In summary, we found that reward-based learning with typical massed presentation of stimuli shows a strong dependence on short-term working memory resources across multiple measures. After learning, a delay period revealed that preferences for spaced- versus massed-trained were better maintained. These and other related findings indicate that studies of human reward-based learning that employ common condensed learning designs may be a suboptimal way to measure individual differences in the mechanism supporting lasting reward-based or reinforcement learning (Collins & Frank, 2012; Collins et al., 2014; Collins, 2018; van de Vijver & Ligneul, 2019; Wimmer et al., 2018). These results have implications for the design and interpretation of research on reward-based learning in learning deficits in psychiatric disorders (Huys et al., 2016; Maia & Frank, 2011; Montague et al., 2012; Moutoussis et al., 2016; Whitton et al., 2015).

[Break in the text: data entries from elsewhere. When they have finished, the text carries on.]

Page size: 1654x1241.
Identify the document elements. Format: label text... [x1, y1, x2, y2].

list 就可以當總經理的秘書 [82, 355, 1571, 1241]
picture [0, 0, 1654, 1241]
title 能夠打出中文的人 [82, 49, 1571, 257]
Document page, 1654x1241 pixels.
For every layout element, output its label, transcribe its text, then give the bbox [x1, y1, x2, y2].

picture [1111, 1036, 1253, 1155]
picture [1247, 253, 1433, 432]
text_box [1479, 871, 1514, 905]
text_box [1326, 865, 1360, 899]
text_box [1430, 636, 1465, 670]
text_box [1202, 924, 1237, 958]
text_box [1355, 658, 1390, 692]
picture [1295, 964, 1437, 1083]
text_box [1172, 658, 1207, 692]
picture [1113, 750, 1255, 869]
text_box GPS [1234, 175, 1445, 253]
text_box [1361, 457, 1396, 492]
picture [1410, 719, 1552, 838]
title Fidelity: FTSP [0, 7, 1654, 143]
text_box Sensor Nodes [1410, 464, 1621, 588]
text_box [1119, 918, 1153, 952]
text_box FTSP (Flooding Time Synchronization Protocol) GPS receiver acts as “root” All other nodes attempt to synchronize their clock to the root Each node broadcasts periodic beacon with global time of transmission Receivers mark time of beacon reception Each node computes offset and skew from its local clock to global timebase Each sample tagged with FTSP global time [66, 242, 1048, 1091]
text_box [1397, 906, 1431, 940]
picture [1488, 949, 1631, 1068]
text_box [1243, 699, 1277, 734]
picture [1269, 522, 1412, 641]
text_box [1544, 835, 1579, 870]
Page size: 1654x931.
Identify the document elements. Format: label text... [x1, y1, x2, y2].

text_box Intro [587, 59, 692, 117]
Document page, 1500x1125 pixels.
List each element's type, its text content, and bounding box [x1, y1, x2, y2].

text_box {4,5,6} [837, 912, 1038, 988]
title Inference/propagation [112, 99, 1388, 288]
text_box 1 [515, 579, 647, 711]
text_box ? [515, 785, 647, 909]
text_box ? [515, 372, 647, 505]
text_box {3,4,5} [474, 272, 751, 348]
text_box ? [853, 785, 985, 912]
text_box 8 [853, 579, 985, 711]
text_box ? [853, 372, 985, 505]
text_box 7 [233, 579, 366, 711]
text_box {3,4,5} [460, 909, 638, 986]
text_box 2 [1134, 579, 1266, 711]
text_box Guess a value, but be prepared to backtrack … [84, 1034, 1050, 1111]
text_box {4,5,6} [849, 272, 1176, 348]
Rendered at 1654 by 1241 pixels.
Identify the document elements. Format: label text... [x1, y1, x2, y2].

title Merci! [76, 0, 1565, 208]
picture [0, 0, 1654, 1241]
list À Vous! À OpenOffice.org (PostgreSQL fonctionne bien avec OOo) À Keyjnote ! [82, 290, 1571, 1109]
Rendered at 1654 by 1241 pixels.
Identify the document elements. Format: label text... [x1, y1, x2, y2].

To better isolate reward-based learning mechanisms in humans, in particular the role of the striatal dopamine system, our results support the use of experimental designs with increased spacing between training repetitions. Spaced designs can also increase our ability to understand behavior outside the lab, where learning repetitions are often spread over periods of time longer than several seconds. Importantly, spacing training across days can produce value associations that are resistant to forgetting (Kim et al., 2015; van de Vijver & Ligneul, 2019; Wimmer et al., 2018), reminiscent of lasting habits. The increased maintenance of spaced associations may be particularly relevant for understanding maladaptive value associations, such as those found in addiction.